» **Work instructions**
Among the entries, which lines carry the string "Achievement"? Copy every one.

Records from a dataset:
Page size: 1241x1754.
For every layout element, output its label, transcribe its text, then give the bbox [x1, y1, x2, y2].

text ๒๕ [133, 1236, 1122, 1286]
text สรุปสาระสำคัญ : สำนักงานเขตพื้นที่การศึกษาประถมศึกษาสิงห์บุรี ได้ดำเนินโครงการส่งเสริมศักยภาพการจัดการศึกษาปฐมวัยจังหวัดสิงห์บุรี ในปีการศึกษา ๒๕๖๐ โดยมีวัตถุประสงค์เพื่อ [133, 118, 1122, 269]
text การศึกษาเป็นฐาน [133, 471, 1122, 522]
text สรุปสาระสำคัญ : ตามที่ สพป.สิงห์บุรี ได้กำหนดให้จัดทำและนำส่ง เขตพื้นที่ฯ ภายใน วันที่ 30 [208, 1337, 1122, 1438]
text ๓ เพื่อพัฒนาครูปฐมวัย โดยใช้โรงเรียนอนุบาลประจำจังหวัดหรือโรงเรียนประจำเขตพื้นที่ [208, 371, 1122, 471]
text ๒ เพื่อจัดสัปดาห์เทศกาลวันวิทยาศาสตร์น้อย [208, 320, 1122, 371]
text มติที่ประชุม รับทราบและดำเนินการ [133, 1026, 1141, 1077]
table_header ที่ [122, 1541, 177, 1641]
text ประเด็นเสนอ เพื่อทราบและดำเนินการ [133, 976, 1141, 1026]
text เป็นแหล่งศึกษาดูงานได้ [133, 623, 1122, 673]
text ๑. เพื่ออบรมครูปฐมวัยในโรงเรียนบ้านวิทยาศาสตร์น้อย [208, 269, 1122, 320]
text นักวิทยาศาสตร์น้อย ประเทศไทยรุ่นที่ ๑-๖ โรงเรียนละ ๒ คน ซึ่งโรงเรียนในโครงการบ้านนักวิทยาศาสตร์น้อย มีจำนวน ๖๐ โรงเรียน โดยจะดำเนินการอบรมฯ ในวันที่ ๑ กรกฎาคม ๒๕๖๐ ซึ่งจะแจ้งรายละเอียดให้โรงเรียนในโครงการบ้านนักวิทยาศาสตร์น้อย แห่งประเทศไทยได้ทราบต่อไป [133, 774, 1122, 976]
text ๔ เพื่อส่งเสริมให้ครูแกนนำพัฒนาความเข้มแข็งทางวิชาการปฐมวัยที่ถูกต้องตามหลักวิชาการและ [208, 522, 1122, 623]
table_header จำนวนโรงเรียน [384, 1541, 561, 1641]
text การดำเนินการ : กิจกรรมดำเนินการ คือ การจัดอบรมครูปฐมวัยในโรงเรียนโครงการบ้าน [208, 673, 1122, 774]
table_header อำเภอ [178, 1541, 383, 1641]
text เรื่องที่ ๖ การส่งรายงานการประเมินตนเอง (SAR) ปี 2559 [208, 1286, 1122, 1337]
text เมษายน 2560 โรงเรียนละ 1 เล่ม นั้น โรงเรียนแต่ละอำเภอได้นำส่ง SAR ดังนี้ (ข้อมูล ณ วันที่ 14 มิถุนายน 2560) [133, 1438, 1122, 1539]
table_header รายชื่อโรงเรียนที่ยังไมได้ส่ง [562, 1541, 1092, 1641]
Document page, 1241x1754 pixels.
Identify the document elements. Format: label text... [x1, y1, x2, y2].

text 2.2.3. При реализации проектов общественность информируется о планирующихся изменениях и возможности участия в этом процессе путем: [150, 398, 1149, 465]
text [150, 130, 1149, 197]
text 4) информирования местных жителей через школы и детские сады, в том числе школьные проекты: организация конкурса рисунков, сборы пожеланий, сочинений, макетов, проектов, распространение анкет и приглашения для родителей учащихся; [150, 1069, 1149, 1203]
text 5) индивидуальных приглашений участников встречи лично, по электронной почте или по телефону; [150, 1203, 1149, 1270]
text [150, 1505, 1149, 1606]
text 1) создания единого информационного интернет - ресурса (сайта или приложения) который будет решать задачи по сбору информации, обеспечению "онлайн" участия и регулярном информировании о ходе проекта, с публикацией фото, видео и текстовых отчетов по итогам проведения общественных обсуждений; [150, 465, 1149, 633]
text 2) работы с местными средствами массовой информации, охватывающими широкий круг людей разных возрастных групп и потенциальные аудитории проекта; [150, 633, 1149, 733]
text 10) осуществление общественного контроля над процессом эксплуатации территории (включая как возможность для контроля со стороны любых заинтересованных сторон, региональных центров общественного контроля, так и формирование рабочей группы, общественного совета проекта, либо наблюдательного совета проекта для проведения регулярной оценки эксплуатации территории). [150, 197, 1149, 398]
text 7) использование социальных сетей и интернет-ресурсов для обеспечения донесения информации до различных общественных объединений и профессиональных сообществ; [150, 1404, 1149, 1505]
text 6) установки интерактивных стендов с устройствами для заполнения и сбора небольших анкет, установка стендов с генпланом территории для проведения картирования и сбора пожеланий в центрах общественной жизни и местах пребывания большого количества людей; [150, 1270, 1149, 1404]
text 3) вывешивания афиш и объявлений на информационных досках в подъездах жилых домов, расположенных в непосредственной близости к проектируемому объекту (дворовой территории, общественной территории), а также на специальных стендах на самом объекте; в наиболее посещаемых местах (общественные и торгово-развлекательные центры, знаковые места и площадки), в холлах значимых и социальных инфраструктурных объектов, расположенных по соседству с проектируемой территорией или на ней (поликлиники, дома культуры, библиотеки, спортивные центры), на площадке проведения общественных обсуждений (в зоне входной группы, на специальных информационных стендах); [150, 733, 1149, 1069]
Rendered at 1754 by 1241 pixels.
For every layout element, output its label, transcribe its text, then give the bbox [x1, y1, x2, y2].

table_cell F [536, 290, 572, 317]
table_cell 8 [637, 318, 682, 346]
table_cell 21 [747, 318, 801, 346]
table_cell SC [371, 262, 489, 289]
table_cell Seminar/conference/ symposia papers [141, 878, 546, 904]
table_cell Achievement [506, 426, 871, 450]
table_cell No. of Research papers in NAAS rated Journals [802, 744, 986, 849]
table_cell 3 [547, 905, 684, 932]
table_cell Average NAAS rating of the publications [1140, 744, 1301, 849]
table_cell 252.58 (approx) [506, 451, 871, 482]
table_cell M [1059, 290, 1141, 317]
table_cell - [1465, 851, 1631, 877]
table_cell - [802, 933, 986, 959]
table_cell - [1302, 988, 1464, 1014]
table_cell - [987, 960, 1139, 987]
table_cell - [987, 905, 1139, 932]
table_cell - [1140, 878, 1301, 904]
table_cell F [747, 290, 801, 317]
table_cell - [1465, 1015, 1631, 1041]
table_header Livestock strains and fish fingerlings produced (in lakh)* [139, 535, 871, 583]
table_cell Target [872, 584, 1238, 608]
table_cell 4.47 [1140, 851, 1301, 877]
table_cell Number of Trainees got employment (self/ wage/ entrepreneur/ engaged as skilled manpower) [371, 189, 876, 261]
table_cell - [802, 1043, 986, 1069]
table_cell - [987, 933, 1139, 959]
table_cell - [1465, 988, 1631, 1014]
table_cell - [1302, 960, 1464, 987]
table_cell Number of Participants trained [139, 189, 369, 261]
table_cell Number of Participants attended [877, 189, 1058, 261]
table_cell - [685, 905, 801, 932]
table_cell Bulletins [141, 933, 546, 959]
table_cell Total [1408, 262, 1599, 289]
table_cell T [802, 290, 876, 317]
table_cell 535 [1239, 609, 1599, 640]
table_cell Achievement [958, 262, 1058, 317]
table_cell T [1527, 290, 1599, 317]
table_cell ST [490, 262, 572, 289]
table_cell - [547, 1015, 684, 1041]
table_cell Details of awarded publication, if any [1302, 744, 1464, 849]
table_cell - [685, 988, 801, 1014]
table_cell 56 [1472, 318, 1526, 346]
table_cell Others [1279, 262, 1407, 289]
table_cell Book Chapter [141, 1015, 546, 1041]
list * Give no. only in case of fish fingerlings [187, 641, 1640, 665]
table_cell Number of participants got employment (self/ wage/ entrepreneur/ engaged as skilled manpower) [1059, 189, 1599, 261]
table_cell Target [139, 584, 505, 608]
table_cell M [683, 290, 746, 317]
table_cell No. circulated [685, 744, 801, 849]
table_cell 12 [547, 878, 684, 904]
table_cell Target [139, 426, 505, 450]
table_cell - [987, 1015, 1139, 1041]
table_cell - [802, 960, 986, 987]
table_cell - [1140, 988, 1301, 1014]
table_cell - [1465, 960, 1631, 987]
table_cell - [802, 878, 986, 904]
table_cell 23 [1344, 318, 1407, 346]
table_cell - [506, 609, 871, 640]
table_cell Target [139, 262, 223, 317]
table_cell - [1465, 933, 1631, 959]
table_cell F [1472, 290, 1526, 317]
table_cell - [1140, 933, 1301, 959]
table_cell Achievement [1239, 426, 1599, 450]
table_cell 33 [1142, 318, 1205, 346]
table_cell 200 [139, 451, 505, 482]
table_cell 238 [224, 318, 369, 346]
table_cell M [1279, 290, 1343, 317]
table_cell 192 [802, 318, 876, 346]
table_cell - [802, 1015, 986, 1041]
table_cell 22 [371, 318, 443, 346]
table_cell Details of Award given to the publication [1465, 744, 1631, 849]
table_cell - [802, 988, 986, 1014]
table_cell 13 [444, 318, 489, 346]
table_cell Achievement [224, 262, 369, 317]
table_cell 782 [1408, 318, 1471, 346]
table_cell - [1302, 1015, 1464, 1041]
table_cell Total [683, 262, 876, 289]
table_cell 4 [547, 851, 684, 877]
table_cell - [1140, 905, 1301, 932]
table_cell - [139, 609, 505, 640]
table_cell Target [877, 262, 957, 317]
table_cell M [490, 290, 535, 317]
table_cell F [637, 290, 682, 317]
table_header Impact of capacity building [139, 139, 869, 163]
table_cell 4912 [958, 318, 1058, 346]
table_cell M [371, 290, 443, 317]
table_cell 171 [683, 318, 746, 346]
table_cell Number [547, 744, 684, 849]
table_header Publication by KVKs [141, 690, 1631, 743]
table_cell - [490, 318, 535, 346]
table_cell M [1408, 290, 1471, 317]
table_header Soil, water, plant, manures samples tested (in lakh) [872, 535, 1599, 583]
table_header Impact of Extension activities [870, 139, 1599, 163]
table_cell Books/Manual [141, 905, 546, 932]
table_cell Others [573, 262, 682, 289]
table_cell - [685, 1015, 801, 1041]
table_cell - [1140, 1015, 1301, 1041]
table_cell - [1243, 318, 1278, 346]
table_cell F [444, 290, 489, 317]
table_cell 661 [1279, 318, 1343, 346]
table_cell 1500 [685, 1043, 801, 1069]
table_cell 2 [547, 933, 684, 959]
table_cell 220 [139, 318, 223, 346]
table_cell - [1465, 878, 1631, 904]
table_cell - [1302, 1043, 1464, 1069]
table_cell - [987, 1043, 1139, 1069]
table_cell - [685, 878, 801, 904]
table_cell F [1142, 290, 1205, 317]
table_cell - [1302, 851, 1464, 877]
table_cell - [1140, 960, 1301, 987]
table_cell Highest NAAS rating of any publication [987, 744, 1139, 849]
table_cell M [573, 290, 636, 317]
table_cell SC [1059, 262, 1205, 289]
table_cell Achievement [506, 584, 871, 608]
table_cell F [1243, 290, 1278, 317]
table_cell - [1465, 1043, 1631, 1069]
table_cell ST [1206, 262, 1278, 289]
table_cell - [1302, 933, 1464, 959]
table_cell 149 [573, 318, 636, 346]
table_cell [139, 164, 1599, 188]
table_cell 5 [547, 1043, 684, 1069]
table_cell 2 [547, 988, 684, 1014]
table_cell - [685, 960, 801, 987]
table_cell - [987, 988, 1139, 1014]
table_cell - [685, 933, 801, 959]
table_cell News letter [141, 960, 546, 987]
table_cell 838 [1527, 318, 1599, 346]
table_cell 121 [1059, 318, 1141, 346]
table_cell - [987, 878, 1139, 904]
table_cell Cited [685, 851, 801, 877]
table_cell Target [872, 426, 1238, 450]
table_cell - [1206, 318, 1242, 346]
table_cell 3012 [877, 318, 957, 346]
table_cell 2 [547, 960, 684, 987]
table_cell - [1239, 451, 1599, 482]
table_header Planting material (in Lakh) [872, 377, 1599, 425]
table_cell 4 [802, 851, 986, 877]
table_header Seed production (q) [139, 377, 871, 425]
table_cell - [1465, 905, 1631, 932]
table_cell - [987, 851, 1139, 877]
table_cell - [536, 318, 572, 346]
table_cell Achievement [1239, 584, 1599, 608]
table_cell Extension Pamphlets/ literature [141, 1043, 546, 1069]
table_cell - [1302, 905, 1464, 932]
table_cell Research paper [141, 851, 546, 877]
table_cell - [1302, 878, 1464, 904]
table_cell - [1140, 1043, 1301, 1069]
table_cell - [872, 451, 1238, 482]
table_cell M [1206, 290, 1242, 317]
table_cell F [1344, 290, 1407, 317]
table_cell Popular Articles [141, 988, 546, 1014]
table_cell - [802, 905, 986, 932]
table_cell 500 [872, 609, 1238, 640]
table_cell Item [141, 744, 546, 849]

» **Response to the exercise**
table_cell Achievement [506, 426, 871, 450]
table_cell Achievement [958, 262, 1058, 317]
table_cell Achievement [1239, 426, 1599, 450]
table_cell Achievement [224, 262, 369, 317]
table_cell Achievement [506, 584, 871, 608]
table_cell Achievement [1239, 584, 1599, 608]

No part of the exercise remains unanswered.